0

How to select x (=1000) number of rows from a excel data set having million rows using R without replacement and make this data as a new data set?

  • 1
    To make it clear - you want to load a sample of size 1000 from excel sheet without loading the full file? – storaged Dec 10 '17 at 11:08
  • 1
    If @storaged has hit on what you want, look into the `openxlsx` package which provides the `read.xlsx()` function and read that function's help file, specifically regarding the `rows` option. As storaged's comment indicates, though, your question is ambiguous, so you may want to consider revising it to make it more clear what you want. – duckmayr Dec 10 '17 at 11:12
  • Convert to `csv` and follow [this link](https://stackoverflow.com/questions/25932628/how-to-read-a-subset-of-large-dataset-in-r) – Sotos Dec 10 '17 at 11:14
  • @storaged - Yes, need to select a random sample of size 1000 without replacement so that the same sample is selected when the program is executed again. – Andy Dec 10 '17 at 11:16

2 Answers2

0

There is a number of libraries for reading XLSX files. I'll use readxl here but I guess it's just as good as any other for this specific case. Also you need to use set.seed to make sure random sample is same at every execution.

# Read XLSX file
require(readxl)
df <- read_excel("~/Desktop/yourfile.xlsx")

set.seed(123);
df[sample(1:nrow(df), 1000, replace = F),]
baci
  • 61
  • 4
0

Here is an approach using openxlsx::read.xlsx() that allows one to use the sample IDs to specify the rows read from the incoming spreadsheet. This way, you only have to read 1,000 rows instead of reading 1,000,000 only to subset out all but 1,000 rows.

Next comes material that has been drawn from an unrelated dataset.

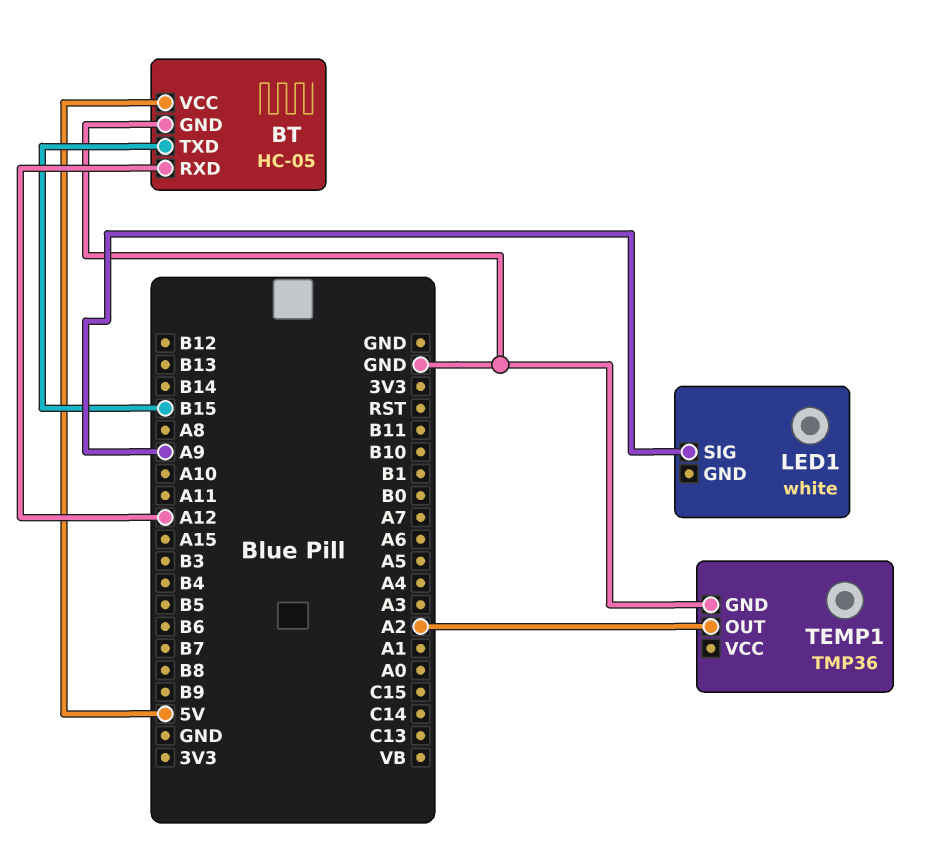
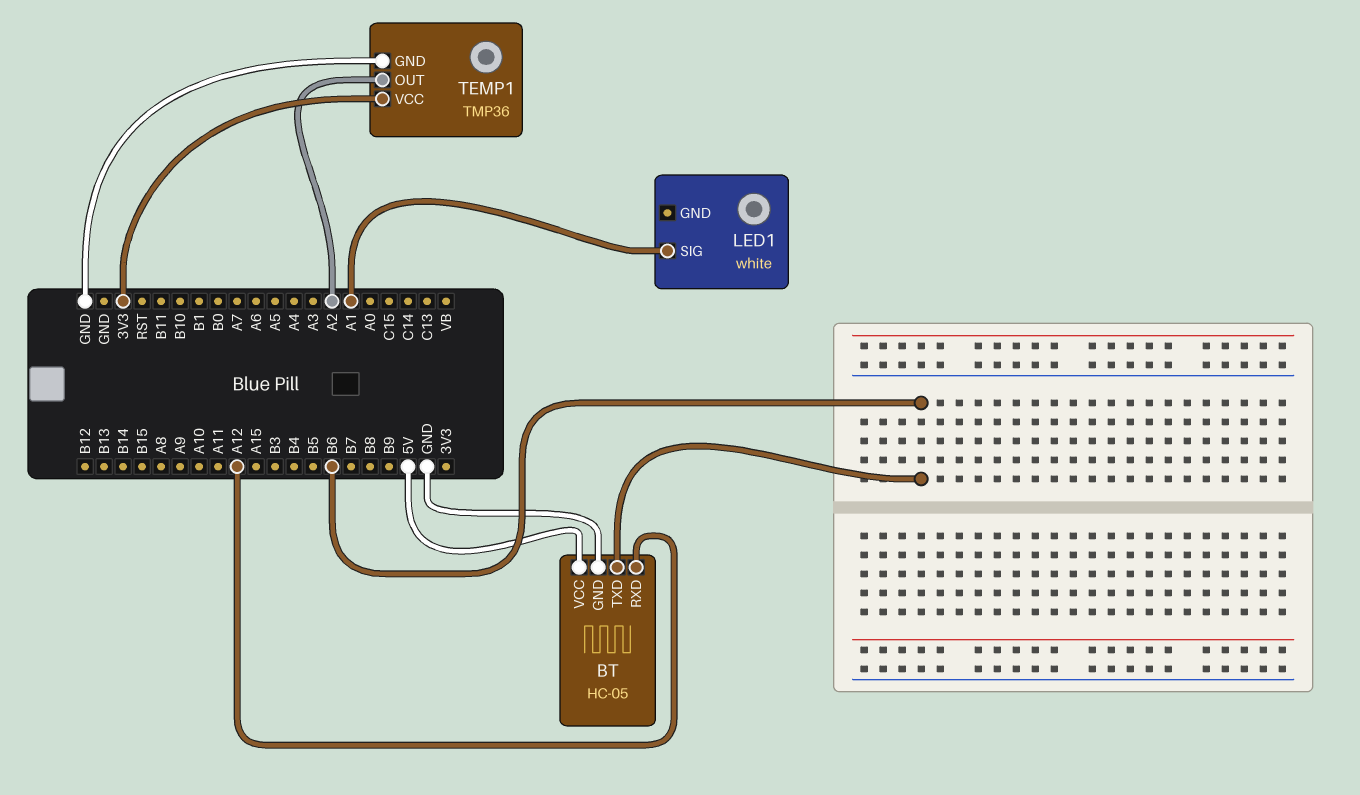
BT pin TXD: B15 -> B6
LED1 pin SIG: A9 -> A1
TEMP1 pin VCC: none -> 3V3

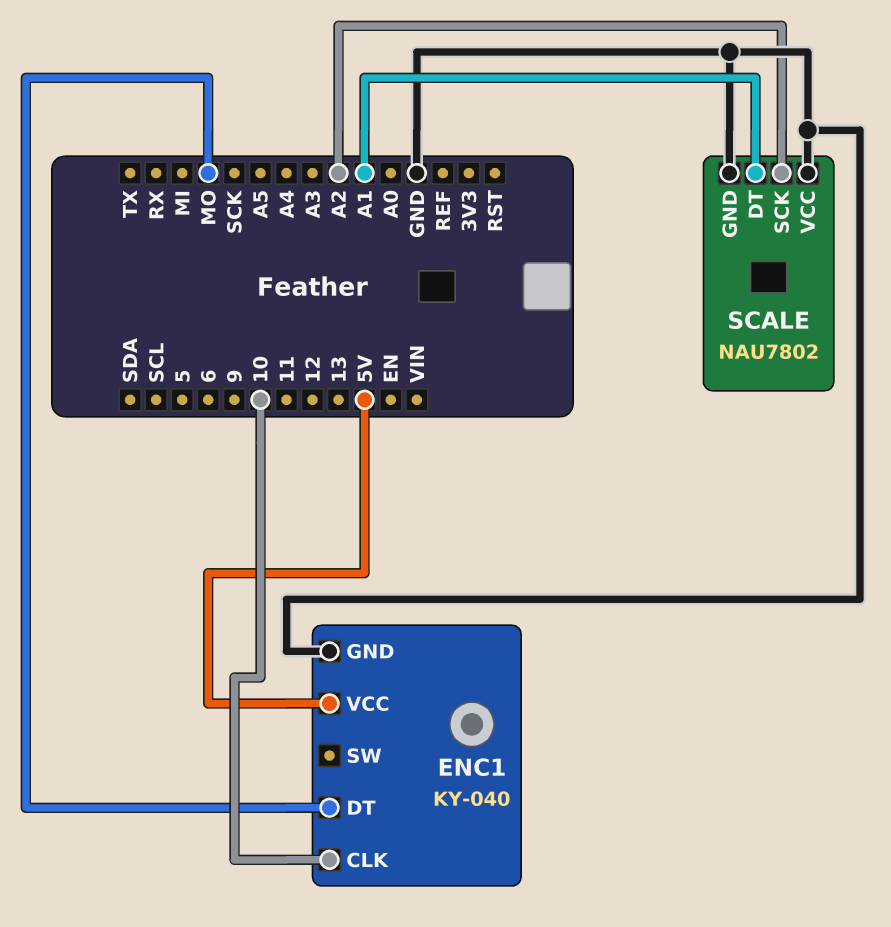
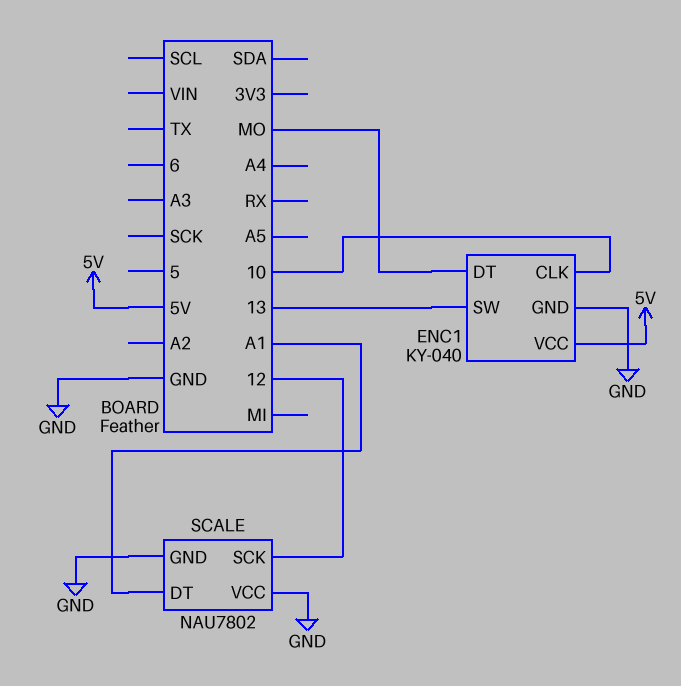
ENC1 pin SW: none -> 13
SCALE pin SCK: A2 -> 12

readxl::read_excel() does not currently have this feature.

set.seed(90514327)
# create a sample of 1,000 items from 1,000,000
theRows <- sample(1:1000000,1000)

# read excel file using theRows to select the rows being read
# assume first row is header labels, therefore, add 1 to theRows
theRows <- theRows + 1
library(openxlsx)
theData <- read.xlsx("fileName.xlsx",rows=theRows,header=TRUE)

UPDATE 17 Dec 2017: Based on the comments, the OP needs to read a CSV file, not an Excel file. Therefore a different technique is required. read.csv() does not have a feature similar to openxlsx::read.xlsx() that allows one to specify a vector of rows to be read from the file. Therefore, one must read the entire file and subset it.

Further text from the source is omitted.